Activity:
Through the line with "exposure_s: 1/99" and starting from the first line, return the records below word for word, with pictures left out.
Start of Block
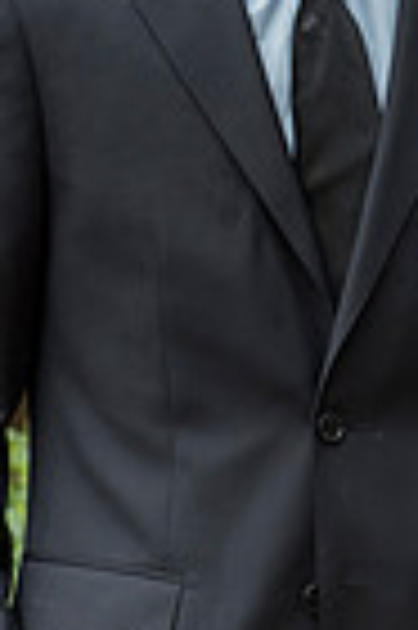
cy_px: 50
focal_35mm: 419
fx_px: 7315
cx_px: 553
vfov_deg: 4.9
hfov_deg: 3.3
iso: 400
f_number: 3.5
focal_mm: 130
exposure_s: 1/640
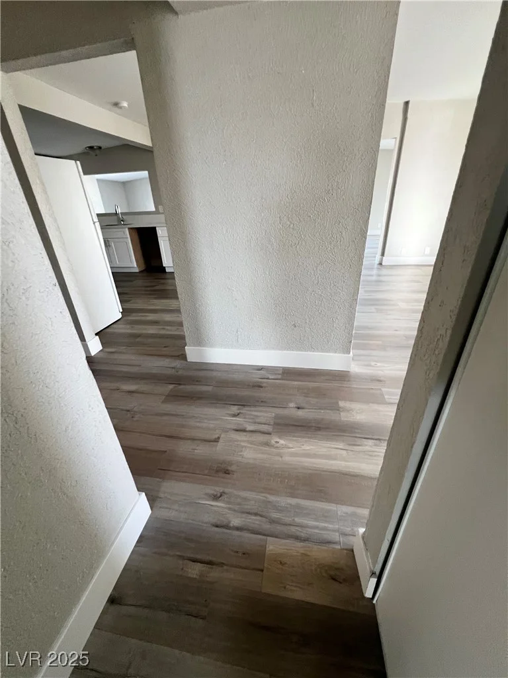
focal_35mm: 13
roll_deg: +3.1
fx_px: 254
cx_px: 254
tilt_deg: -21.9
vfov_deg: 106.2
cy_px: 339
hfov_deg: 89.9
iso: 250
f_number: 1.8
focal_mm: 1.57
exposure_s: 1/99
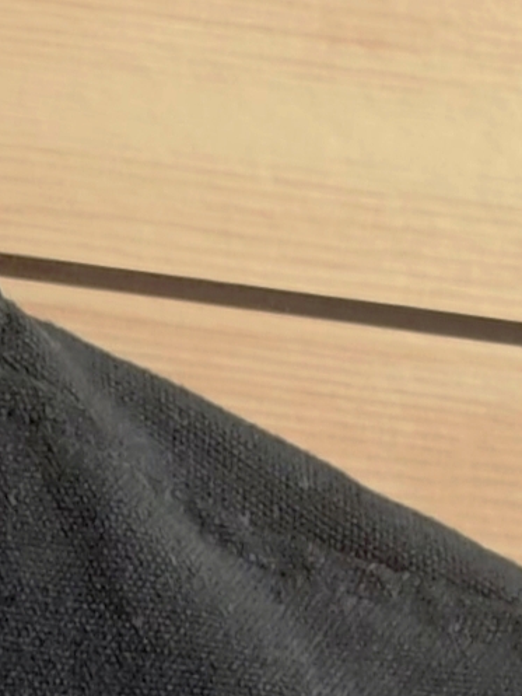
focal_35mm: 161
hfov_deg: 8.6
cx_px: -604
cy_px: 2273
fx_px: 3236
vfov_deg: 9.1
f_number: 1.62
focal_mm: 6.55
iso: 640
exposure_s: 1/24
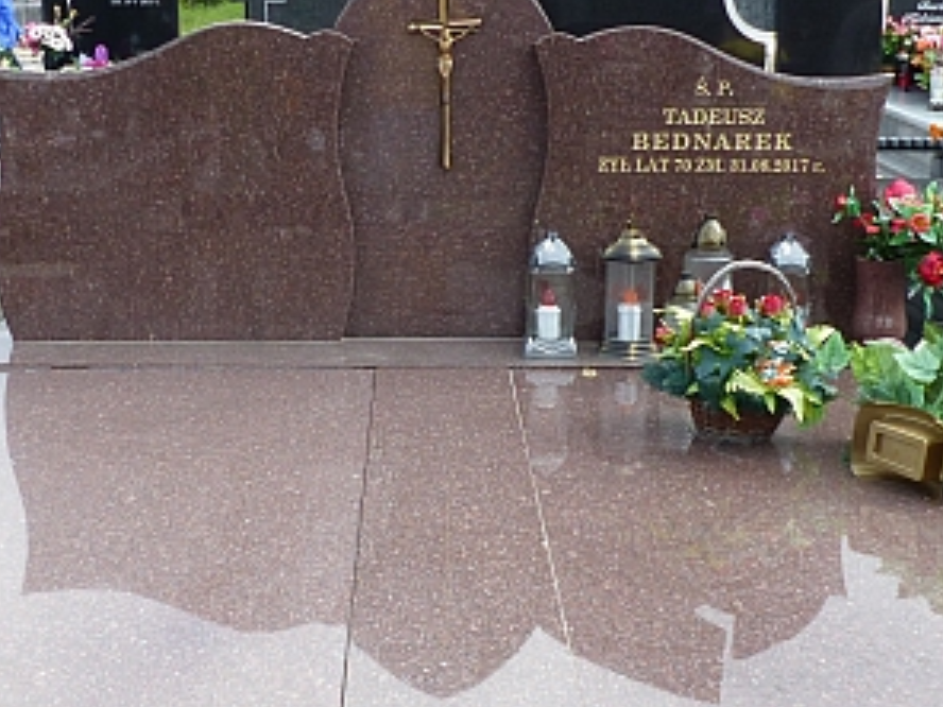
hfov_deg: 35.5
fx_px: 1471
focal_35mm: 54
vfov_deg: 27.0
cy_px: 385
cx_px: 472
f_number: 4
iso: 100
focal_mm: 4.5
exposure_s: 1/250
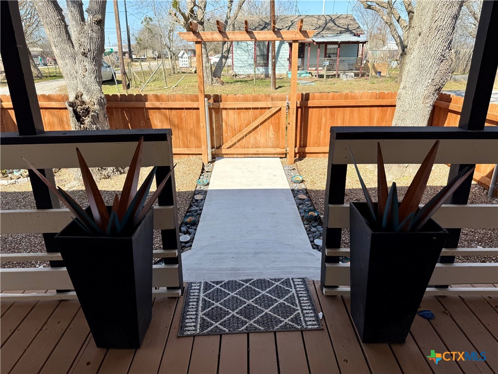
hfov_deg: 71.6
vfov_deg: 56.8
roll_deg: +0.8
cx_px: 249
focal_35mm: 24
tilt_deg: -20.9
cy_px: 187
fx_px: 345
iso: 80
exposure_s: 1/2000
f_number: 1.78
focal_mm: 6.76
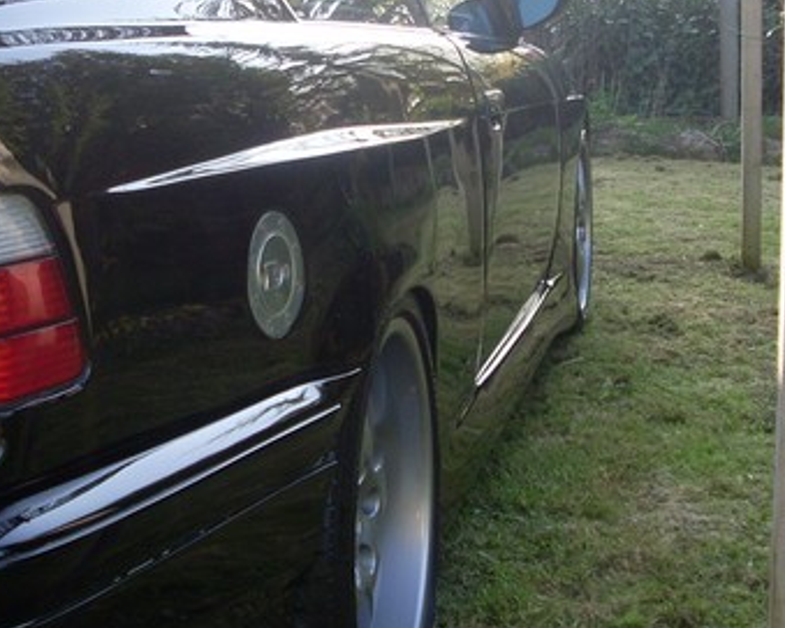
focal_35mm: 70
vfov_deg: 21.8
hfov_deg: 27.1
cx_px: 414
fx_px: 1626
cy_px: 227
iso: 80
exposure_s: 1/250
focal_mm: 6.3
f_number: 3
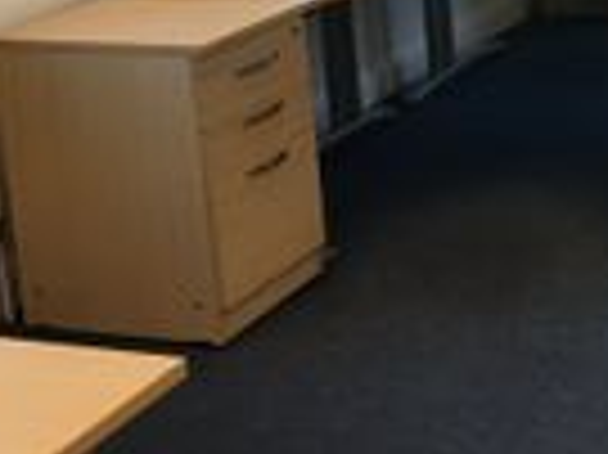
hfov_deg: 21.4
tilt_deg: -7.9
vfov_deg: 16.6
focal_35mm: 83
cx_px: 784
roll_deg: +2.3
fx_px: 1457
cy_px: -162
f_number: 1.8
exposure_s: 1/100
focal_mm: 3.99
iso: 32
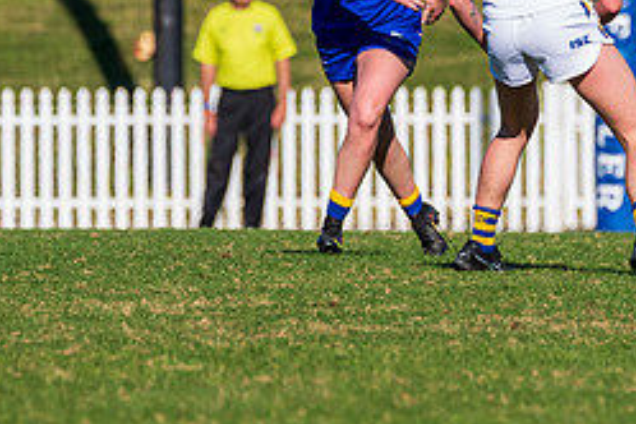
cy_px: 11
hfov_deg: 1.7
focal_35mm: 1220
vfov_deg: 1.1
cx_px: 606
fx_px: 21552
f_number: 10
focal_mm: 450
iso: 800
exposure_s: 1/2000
End of Block
Response area:
cy_px: 50
focal_35mm: 419
fx_px: 7315
cx_px: 553
vfov_deg: 4.9
hfov_deg: 3.3
iso: 400
f_number: 3.5
focal_mm: 130
exposure_s: 1/640
focal_35mm: 13
roll_deg: +3.1
fx_px: 254
cx_px: 254
tilt_deg: -21.9
vfov_deg: 106.2
cy_px: 339
hfov_deg: 89.9
iso: 250
f_number: 1.8
focal_mm: 1.57
exposure_s: 1/99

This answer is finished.